Die Suche nach der verschwundenen Verlobten
Der neue Roman von Sebastian Thiel spielt im Düsseldorf der 30er-Jahre.
Düsseldorf. Wenn Polizist Friedrich Wolf sich vorstellt, dann häufig mit den Worten: „Wolf. Wie das Schaf nur böser.“ So ganz stimmt das nicht. Denn Bosheit kann man dem Ermittler in Sebastian Thiels neuem Roman „Sei ganz still“ nicht nachsagen. Eher Gleichgültigkeit. Allerdings kann, wer gleichgültig ist, dem Bösen Raum geben.
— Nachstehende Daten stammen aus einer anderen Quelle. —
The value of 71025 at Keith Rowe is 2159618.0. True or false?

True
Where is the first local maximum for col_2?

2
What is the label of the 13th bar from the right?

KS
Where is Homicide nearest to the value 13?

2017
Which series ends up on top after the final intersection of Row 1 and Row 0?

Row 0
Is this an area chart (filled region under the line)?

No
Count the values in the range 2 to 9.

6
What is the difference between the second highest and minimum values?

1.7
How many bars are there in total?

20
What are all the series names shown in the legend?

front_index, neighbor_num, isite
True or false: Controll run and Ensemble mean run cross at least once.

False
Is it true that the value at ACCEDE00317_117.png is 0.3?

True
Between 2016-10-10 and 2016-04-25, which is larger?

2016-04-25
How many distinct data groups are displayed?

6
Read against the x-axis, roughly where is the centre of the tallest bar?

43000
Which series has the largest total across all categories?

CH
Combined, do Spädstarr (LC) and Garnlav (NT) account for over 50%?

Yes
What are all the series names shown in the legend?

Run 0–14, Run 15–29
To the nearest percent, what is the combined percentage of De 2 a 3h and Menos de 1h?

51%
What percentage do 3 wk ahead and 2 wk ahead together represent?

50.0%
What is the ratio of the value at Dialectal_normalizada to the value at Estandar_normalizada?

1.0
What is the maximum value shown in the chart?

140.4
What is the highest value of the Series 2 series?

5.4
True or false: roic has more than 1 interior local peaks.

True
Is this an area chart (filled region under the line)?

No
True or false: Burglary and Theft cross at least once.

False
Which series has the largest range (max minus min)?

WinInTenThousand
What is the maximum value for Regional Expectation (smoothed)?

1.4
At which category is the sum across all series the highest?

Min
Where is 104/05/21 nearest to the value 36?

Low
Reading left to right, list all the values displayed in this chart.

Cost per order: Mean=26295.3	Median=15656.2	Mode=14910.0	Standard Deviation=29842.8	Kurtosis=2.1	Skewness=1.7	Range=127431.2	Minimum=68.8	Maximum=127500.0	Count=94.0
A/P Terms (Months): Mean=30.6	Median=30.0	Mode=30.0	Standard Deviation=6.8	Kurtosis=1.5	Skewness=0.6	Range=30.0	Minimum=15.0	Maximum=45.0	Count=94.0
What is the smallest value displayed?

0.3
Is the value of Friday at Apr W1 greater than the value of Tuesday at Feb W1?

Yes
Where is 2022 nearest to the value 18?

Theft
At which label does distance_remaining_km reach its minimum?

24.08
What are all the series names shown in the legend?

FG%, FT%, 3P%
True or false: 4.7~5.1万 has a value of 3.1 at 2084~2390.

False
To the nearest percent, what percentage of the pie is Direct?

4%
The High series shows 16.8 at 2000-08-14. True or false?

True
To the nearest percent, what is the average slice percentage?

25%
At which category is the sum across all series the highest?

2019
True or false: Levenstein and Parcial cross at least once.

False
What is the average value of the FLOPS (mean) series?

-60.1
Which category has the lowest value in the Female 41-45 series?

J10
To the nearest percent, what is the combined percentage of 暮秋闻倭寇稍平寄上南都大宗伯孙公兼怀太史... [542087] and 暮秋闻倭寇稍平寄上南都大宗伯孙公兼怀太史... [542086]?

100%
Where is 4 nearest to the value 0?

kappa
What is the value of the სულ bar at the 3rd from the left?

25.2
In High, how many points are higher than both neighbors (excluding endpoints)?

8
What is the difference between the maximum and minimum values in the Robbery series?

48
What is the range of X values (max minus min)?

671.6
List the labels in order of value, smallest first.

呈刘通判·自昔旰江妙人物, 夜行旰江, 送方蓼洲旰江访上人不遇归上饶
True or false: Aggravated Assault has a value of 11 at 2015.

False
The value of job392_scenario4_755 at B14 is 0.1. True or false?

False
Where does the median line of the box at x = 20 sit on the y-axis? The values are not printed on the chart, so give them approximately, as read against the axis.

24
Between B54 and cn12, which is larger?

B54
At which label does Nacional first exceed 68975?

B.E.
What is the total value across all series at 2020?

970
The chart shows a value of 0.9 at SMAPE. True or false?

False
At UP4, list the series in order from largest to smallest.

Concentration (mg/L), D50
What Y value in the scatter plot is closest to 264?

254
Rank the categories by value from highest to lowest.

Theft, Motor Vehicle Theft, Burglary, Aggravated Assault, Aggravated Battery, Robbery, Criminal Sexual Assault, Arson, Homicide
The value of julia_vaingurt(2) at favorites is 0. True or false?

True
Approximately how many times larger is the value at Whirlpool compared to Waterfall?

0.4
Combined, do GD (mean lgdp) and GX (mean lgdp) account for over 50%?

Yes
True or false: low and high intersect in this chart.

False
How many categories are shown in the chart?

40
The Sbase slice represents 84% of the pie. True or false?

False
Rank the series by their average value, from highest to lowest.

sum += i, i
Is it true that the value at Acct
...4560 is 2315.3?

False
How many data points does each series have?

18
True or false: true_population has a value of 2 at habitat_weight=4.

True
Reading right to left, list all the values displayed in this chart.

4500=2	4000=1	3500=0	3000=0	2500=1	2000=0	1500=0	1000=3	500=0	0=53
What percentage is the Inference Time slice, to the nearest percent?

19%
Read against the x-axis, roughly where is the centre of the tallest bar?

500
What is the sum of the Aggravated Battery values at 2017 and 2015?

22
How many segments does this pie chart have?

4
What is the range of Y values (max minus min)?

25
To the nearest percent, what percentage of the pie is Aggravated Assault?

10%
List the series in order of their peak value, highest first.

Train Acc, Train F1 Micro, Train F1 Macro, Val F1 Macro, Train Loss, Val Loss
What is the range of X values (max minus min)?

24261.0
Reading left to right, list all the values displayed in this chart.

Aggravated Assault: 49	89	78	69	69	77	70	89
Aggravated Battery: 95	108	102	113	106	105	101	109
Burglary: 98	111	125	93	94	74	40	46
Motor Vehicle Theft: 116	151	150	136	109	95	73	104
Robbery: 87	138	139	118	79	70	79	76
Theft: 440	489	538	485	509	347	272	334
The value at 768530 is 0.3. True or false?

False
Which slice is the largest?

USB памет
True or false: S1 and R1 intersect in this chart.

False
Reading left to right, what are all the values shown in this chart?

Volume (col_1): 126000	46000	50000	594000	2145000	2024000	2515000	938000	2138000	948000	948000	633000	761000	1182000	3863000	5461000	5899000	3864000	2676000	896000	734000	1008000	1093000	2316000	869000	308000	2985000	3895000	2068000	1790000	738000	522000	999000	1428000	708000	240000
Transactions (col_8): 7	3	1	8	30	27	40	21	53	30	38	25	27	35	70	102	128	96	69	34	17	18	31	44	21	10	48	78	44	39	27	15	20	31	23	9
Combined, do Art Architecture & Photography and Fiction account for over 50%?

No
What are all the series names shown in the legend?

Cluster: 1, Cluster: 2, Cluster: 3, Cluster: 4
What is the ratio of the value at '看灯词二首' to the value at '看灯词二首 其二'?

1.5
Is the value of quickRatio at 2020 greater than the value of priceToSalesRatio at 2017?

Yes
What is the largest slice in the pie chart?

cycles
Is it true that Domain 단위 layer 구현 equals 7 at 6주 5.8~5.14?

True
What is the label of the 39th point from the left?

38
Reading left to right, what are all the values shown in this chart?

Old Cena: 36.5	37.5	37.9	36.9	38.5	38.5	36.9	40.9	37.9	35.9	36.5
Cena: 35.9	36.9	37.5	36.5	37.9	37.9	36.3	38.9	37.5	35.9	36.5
Sebastian Thiels erster Noir-Krimi spielt im Frühjahr 1938. Der SS-Arzt Ernst Kampa holt Wolf aus dem Strafgefangenenlager Aschendorfermoor, damit der in Düsseldorf nach seiner verschwundenen Verlobten sucht. Wolf, körperlich ein Wrack, beugt sich dem Befehl.
Doch Friedrich Wolf ist einer, der sich mehr oder weniger raushält aus der Politik. Es sei denn, es geht ihm selbst an den Kragen — oder den Menschen, die er liebt. Und so wird Wolf, der notorische Schläger und Säufer, der viel Zeit im Hurenhaus verbringt, unversehens doch zu einem, der ein Kind an der Hand durch den dunklen Wald in Sicherheit bringt und sich das knurrende Raubtier für andere aufspart.
Ihm als Leser bei dieser Wandlung zuzusehen, macht sicher den Reiz des Romans aus — auch wenn nach all dem spannenden Versteckspiel, den blutigen Faustkämpfen und der (übrigens verzichtbaren) Bettszene, die Auflösung zwar recht überbordend, aber nicht allzu überraschend daherkommt: Die wilde Jagd endet (so viel darf verraten werden) in einer wilden Schießerei. Am Ende muss sich Wolf entscheiden, gegen sein eigenes Leben oder für den einfachen Weg und zwar: Einfach ins Auto zu steigen und den „ganzen Mist hinter sich zu lassen“.
Gewöhnungsbedürftig ist sicher die Ansiedlung des Krimis in Deutschland im Jahr 1938. Zumal der Leser weiß, dass Geschichten wie solche, die im Roman dann doch ein möglicherweise ein gutes Ende findet, in Wirklichkeit ganz anders ausgingen. Wie er selbst dazu steht, muss jeder Leser für sich entscheiden — der Spannung tut dies zumindest keinen Abbruch.